Segment Open
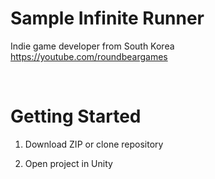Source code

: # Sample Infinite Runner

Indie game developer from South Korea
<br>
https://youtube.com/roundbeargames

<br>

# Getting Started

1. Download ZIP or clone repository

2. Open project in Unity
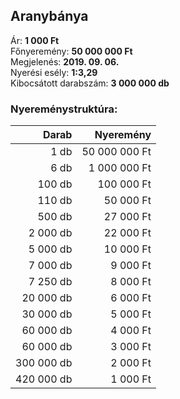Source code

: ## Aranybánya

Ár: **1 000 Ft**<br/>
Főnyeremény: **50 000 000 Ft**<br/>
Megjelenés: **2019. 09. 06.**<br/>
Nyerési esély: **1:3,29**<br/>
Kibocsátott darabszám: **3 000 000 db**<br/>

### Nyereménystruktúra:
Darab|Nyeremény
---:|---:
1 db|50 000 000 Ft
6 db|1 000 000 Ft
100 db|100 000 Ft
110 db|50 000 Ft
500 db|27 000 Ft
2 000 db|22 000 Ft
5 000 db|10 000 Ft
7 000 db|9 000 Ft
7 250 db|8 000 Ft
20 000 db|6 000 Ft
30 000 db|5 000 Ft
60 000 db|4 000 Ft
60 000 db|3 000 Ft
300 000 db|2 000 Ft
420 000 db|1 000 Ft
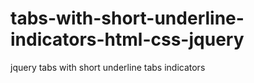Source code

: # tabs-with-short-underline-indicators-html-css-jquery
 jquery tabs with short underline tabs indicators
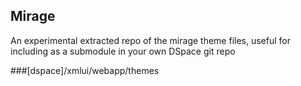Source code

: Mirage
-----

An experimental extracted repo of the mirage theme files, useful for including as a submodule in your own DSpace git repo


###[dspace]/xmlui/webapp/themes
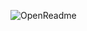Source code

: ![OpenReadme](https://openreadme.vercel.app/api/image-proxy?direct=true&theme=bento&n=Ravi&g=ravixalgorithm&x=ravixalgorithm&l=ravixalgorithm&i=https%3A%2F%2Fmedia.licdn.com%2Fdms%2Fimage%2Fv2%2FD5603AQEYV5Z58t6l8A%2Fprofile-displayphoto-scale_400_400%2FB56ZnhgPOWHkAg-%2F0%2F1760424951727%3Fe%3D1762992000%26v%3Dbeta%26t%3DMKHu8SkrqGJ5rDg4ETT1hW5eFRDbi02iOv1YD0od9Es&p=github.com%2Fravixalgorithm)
Segment Closed
● **WHAT TO DO**
Omit every picture, then repeat the remaining data exactly as it appears above.

● **RESPONSE AREA**
Source code

: # Sample Infinite Runner

Indie game developer from South Korea
<br>
https://youtube.com/roundbeargames

<br>

# Getting Started

1. Download ZIP or clone repository

2. Open project in Unity
Source code

: ## Aranybánya

Ár: **1 000 Ft**<br/>
Főnyeremény: **50 000 000 Ft**<br/>
Megjelenés: **2019. 09. 06.**<br/>
Nyerési esély: **1:3,29**<br/>
Kibocsátott darabszám: **3 000 000 db**<br/>

### Nyereménystruktúra:
Darab|Nyeremény
---:|---:
1 db|50 000 000 Ft
6 db|1 000 000 Ft
100 db|100 000 Ft
110 db|50 000 Ft
500 db|27 000 Ft
2 000 db|22 000 Ft
5 000 db|10 000 Ft
7 000 db|9 000 Ft
7 250 db|8 000 Ft
20 000 db|6 000 Ft
30 000 db|5 000 Ft
60 000 db|4 000 Ft
60 000 db|3 000 Ft
300 000 db|2 000 Ft
420 000 db|1 000 Ft
Source code

: # tabs-with-short-underline-indicators-html-css-jquery
 jquery tabs with short underline tabs indicators
Source code

: Mirage
-----

An experimental extracted repo of the mirage theme files, useful for including as a submodule in your own DSpace git repo


###[dspace]/xmlui/webapp/themes
Source code

: ![OpenReadme](https://openreadme.vercel.app/api/image-proxy?direct=true&theme=bento&n=Ravi&g=ravixalgorithm&x=ravixalgorithm&l=ravixalgorithm&i=https%3A%2F%2Fmedia.licdn.com%2Fdms%2Fimage%2Fv2%2FD5603AQEYV5Z58t6l8A%2Fprofile-displayphoto-scale_400_400%2FB56ZnhgPOWHkAg-%2F0%2F1760424951727%3Fe%3D1762992000%26v%3Dbeta%26t%3DMKHu8SkrqGJ5rDg4ETT1hW5eFRDbi02iOv1YD0od9Es&p=github.com%2Fravixalgorithm)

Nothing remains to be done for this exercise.